The National Science Foundation responded to this need by funding the Southern Ocean-Joint Global Ocean Flux Study, which supports Bronk's work in Antarctica, and the Arctic System Science program, which funds Yager's research.

Research in remote polar regions involves substantial logistical challenges that make it both time consuming and expensive. All supplies and equipment needed for our research had to be shipped to the staging areas - Lyttleton, New Zealand, for the Antarctic cruise and Tuktoyaktuk, Canada, for the Arctic expedition. There are no stores to visit, so planning is critical; insomnia and compulsive fretting should be added to the job description of any polar researcher.

We each studied different aspects of the marine carbon cycle at our respective study sites. After reading the travel logs of the great polar explorers, we were prepared for the extreme hardship and suffering of working at the poles. Comparatively, our actual work on the ship and ice was a bit of a let down. Down Gortex parkas, insulated boots and four hot meals a day made the trip slightly less than the women- against-nature we envisioned. It was cold however, and after a few weeks, the occasional 14 F day felt positively balmy.

In Antarctica, Bronk focused on how nitrogen controls how fast phytoplankton grow and take up carbon - much like how the nitrogen fertilizers control the growth of a lawn. The Antarctic research consisted of four six-week cruises aboard the 320-foot icebreaker RV Nathaniel Palmer.

On the ship, water samples were collected throughout the upper 500 feet of the water column, and uptake rates of a number of nitrogen-containing compounds were measured as an indication of how fast the phytoplankton were growing.
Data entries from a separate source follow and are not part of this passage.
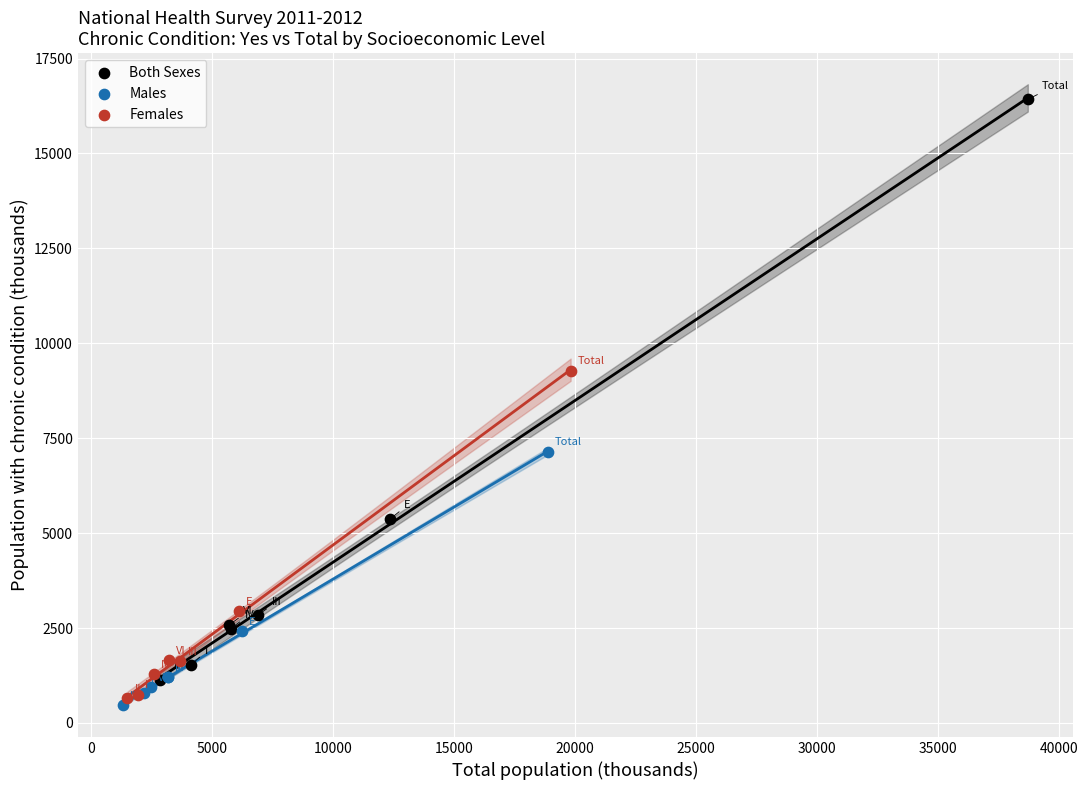

Which series contains the highest Y value?

Both Sexes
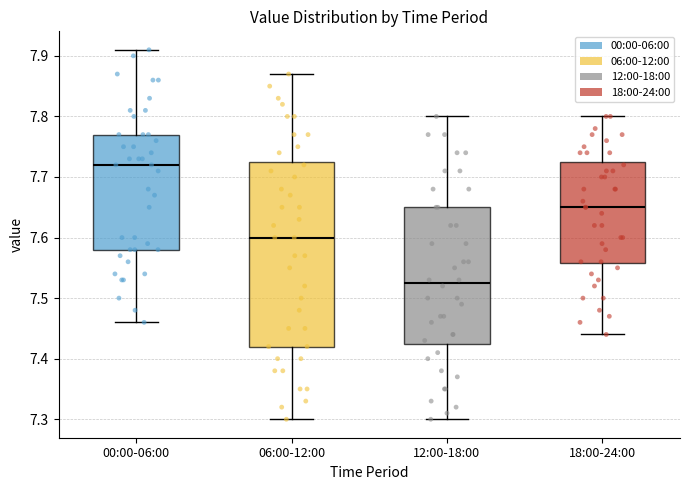

Reading left to right, read every box against the y-axis: the position of its median line, the range the box covers, and the ends of its whiskers. The values are not printed on the chart, so give them approximately, as read against the axis.

00:00-06:00: median 7.72, box 7.58 to 7.77, whiskers 7.46 to 7.91
06:00-12:00: median 7.60, box 7.42 to 7.73, whiskers 7.30 to 7.87
12:00-18:00: median 7.53, box 7.43 to 7.65, whiskers 7.30 to 7.80
18:00-24:00: median 7.65, box 7.56 to 7.73, whiskers 7.44 to 7.80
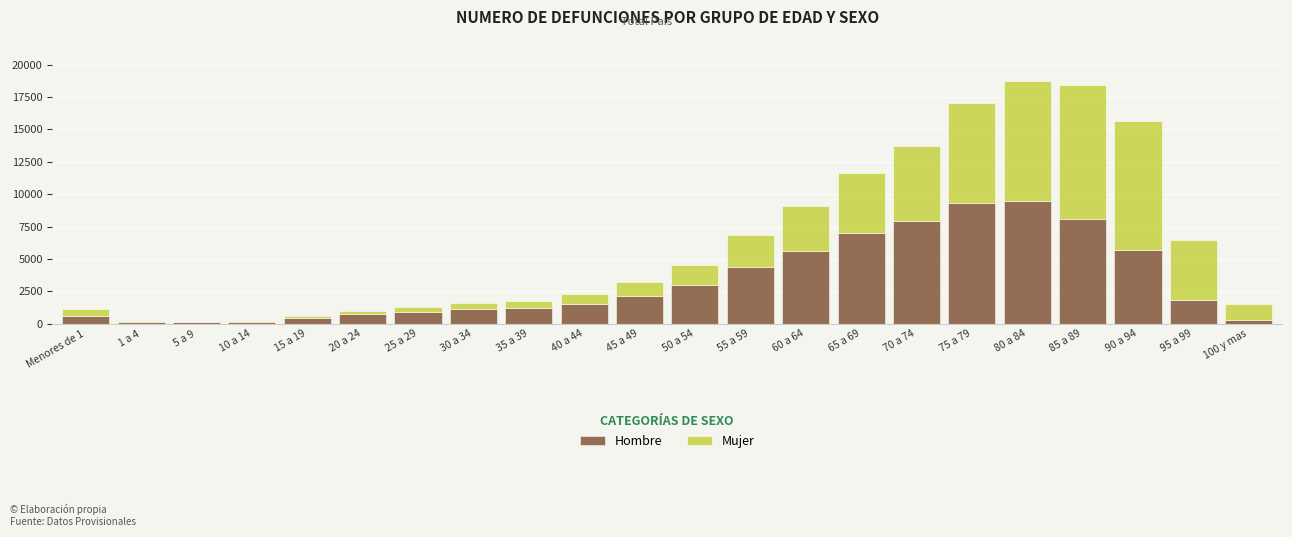

At which label is Hombre closest to 4785?

55 a 59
Results to date indicate that iron, another element required by phytoplankton, rather than nitrogen is a more important control on phytoplankton growth in this region.

In the Arctic, Yager and her collaborators conducted a year-long analysis of the ecosystem beneath the sea ice. Part of a larger expedition, the work involved freezing the 322-foot Canadian ice-breaker Des Groseilliers into the sea ice about 300 miles north of Alaska and allowing it to drift with the ice floes for a full year.

Preliminary results suggest that the carbon cycle of seasonally ice-free ecosystems is quite different from that associated with perennial ice-cover, and that as global warming begins to change the ice-cover, dramatic changes in the arctic carbon cycle will likely occur.

Despite the challenges, polar research is critically important and very rewarding. If the scientific community is to understand and predict the consequences of global CO2 increases, a comprehensive understanding of the biological and physical processes of the polar regions is essential. Our work at the poles has provided useful information but it's only a start. In Georgia, there are wet years, dry years, hot years and mild years. We need to determine to what degree the polar regions change from year to year. Continued funding will be needed to monitor longer-term trends in the processes we studied.

Due to the high cost of sending scientists into these extreme regions, it's critical to develop new technologies and expand satellite coverage to allow remote observations of the regions via unmanned instruments. Only through concerted long-term study will scientists have the information and ability to detect the changes predicted by our present understanding of polar oceanography and to understand the impact of continued release of industrial CO2.

Deborah Bronk is an associate professor in UGA's marine
sciences department. Her publications include articles on nitrogen cycling from the cellular to the global scale representing work in regions from the Caribbean Sea to the Southern Ocean.

Patricia Yager is an assistant professor in UGA's marine
sciences department. Her publications include articles on microbial ecology and biogeochemistry of high-latitude and deep-sea ecosystems.